Dans les deux cas, le résultat est le même : la décision est reportée.

La procrastination du consommateur se manifeste donc selon deux dimensions, l’évitement, l’indécision cognitive.

1. Parce que l’achat est considéré comme une corvée ou comme une activité particulièrement désagréable (LB, YJ, MB), le consommateur procrastinateur aura tendance à éviter d’entrer dans la situation de décision d’achat, et continuera à éviter et temporiser jusqu’à ce que l’échéance devienne impérative pour qu’il prenne une décision (MB,LB). Cependant ce consommateur peut facilement décider et prendre une décision, certes à la dernière minute, mais il ne bloquera pas sur la décision (LB). C’est effectivement le cas de LB qui n’a aucun problème pour décider, aussi longtemps que la décision aura d’achat été préparée par une autre personne : c’est la femme de LB qui recherche l’information avant d’acheter la voiture familiale ou des costumes masculins ; LB fait le choix de l’alternative finale.

2. Lorsque le consommateur est au cœur de la décision et évalue sans cesse et en boucle les options qui lui sont proposées, c’est la deuxième dimension de la procrastination qui est active : l’indécision cognitive. Le consommateur n’a pas les capacités cognitives pour arriver à la décision finale.

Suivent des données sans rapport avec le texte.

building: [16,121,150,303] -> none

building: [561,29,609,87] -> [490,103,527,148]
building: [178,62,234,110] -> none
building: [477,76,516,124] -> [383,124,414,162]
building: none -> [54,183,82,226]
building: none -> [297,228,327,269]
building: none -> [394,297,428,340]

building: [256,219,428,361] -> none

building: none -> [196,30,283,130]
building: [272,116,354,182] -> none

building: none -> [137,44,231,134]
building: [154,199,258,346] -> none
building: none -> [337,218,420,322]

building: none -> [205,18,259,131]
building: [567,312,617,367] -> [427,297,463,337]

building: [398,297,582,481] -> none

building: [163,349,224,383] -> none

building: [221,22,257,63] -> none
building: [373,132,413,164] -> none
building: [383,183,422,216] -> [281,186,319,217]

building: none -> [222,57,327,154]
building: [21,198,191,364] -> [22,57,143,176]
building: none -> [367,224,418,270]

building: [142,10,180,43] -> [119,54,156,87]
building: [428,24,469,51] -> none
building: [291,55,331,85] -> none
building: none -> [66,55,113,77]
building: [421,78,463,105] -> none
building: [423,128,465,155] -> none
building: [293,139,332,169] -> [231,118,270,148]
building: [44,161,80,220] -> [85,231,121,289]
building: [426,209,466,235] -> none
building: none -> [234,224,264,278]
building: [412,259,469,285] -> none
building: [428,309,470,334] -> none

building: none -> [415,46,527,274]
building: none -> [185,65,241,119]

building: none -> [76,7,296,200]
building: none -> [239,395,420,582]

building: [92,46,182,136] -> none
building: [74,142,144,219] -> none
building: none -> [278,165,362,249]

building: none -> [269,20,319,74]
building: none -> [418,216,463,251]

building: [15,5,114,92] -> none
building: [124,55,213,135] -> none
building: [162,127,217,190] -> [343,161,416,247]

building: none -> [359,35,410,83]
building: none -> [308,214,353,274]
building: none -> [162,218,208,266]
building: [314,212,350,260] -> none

3. Par apprentissage cette situation peut devenir particulièrement désagréable pour le consommateur. M. B. évite l’achat parce que « c’est trop compliqué » de décider. L’évitement peut donc précéder l’indécision cognitive. Le consommateur peut cacher l’indécision cognitive et de ce fait préserver sa confiance dans sa capacité de décider (Burka et Yuen, 1983) en évitant la situation de décision.

4. Il y aurait donc un parcours de la décision du procrastinateur. C’est ce parcours que nous avons montré au moyen d’un carré sémiotique basé sur les compétences nécessaires à la décision.